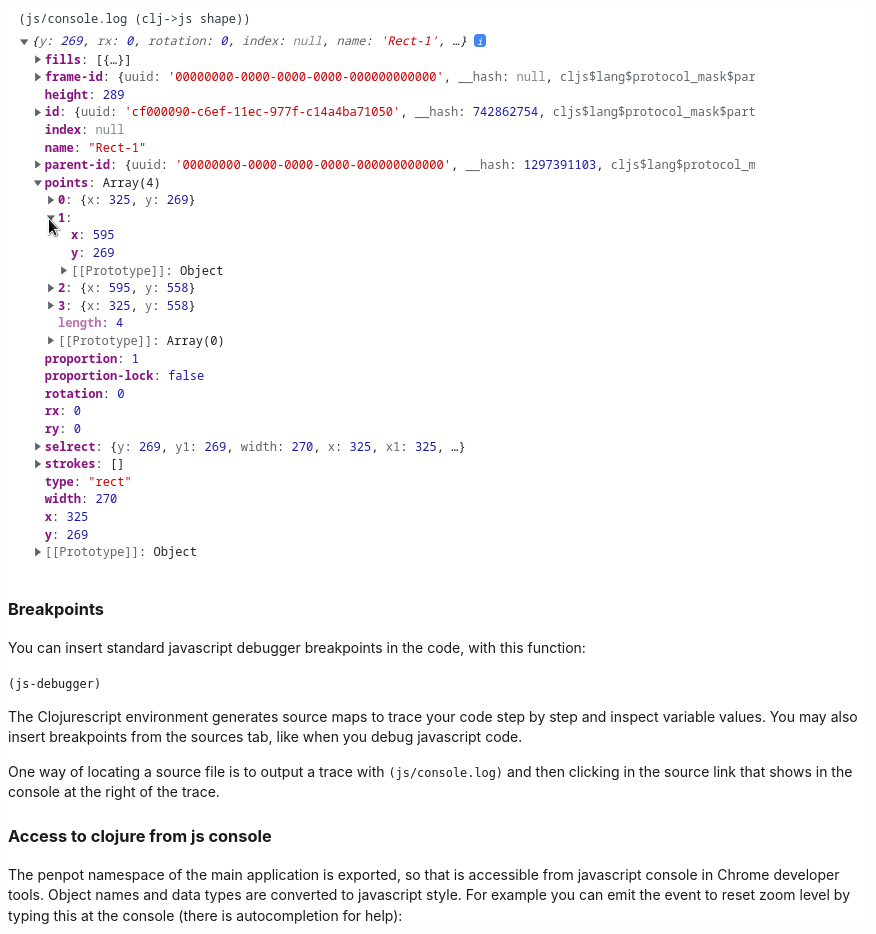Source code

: ![clj->js example](/img/traces3.png)


### Breakpoints

You can insert standard javascript debugger breakpoints in the code, with this
function:

```clojure
(js-debugger)
```

The Clojurescript environment generates source maps to trace your code step by
step and inspect variable values. You may also insert breakpoints from the
sources tab, like when you debug javascript code.

One way of locating a source file is to output a trace with `(js/console.log)`
and then clicking in the source link that shows in the console at the right
of the trace.


### Access to clojure from js console

The penpot namespace of the main application is exported, so that is
accessible from javascript console in Chrome developer tools. Object
names and data types are converted to javascript style. For example
you can emit the event to reset zoom level by typing this at the
console (there is autocompletion for help):
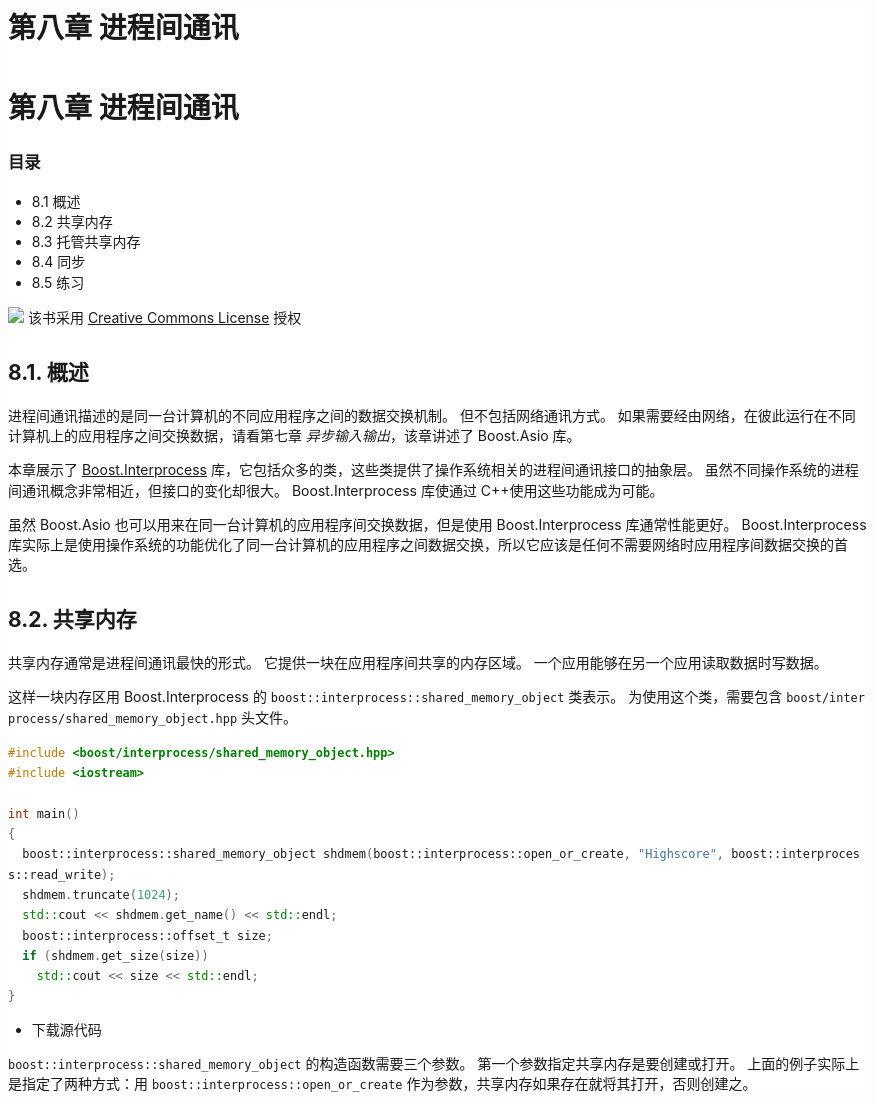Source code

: # 第八章 进程间通讯

# 第八章 进程间通讯

### 目录

*   8.1 概述
*   8.2 共享内存
*   8.3 托管共享内存
*   8.4 同步
*   8.5 练习

![](http://creativecommons.org/licenses/by-nc-nd/3.0/de/deed.zh) 该书采用 [Creative Commons License](http://creativecommons.org/licenses/by-nc-nd/3.0/de/deed.zh) 授权

## 8.1\. 概述

进程间通讯描述的是同一台计算机的不同应用程序之间的数据交换机制。 但不包括网络通讯方式。 如果需要经由网络，在彼此运行在不同计算机上的应用程序之间交换数据，请看第七章 *异步输入输出*，该章讲述了 Boost.Asio 库。

本章展示了 [Boost.Interprocess](http://www.boost.org/libs/interprocess/) 库，它包括众多的类，这些类提供了操作系统相关的进程间通讯接口的抽象层。 虽然不同操作系统的进程间通讯概念非常相近，但接口的变化却很大。 Boost.Interprocess 库使通过 C++使用这些功能成为可能。

虽然 Boost.Asio 也可以用来在同一台计算机的应用程序间交换数据，但是使用 Boost.Interprocess 库通常性能更好。 Boost.Interprocess 库实际上是使用操作系统的功能优化了同一台计算机的应用程序之间数据交换，所以它应该是任何不需要网络时应用程序间数据交换的首选。

## 8.2\. 共享内存

共享内存通常是进程间通讯最快的形式。 它提供一块在应用程序间共享的内存区域。 一个应用能够在另一个应用读取数据时写数据。

这样一块内存区用 Boost.Interprocess 的 `boost::interprocess::shared_memory_object` 类表示。 为使用这个类，需要包含 `boost/interprocess/shared_memory_object.hpp` 头文件。

```cpp
#include <boost/interprocess/shared_memory_object.hpp> 
#include <iostream> 

int main() 
{ 
  boost::interprocess::shared_memory_object shdmem(boost::interprocess::open_or_create, "Highscore", boost::interprocess::read_write); 
  shdmem.truncate(1024); 
  std::cout << shdmem.get_name() << std::endl; 
  boost::interprocess::offset_t size; 
  if (shdmem.get_size(size)) 
    std::cout << size << std::endl; 
} 
```

*   下载源代码

`boost::interprocess::shared_memory_object` 的构造函数需要三个参数。 第一个参数指定共享内存是要创建或打开。 上面的例子实际上是指定了两种方式：用 `boost::interprocess::open_or_create` 作为参数，共享内存如果存在就将其打开，否则创建之。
:::
Skip the pictures and restate exactly the lines from the beginning of the listing to the line with "The penpot namespace", that line included.

Source code

: ![clj->js example](/img/traces3.png)


### Breakpoints

You can insert standard javascript debugger breakpoints in the code, with this
function:

```clojure
(js-debugger)
```

The Clojurescript environment generates source maps to trace your code step by
step and inspect variable values. You may also insert breakpoints from the
sources tab, like when you debug javascript code.

One way of locating a source file is to output a trace with `(js/console.log)`
and then clicking in the source link that shows in the console at the right
of the trace.


### Access to clojure from js console

The penpot namespace of the main application is exported, so that is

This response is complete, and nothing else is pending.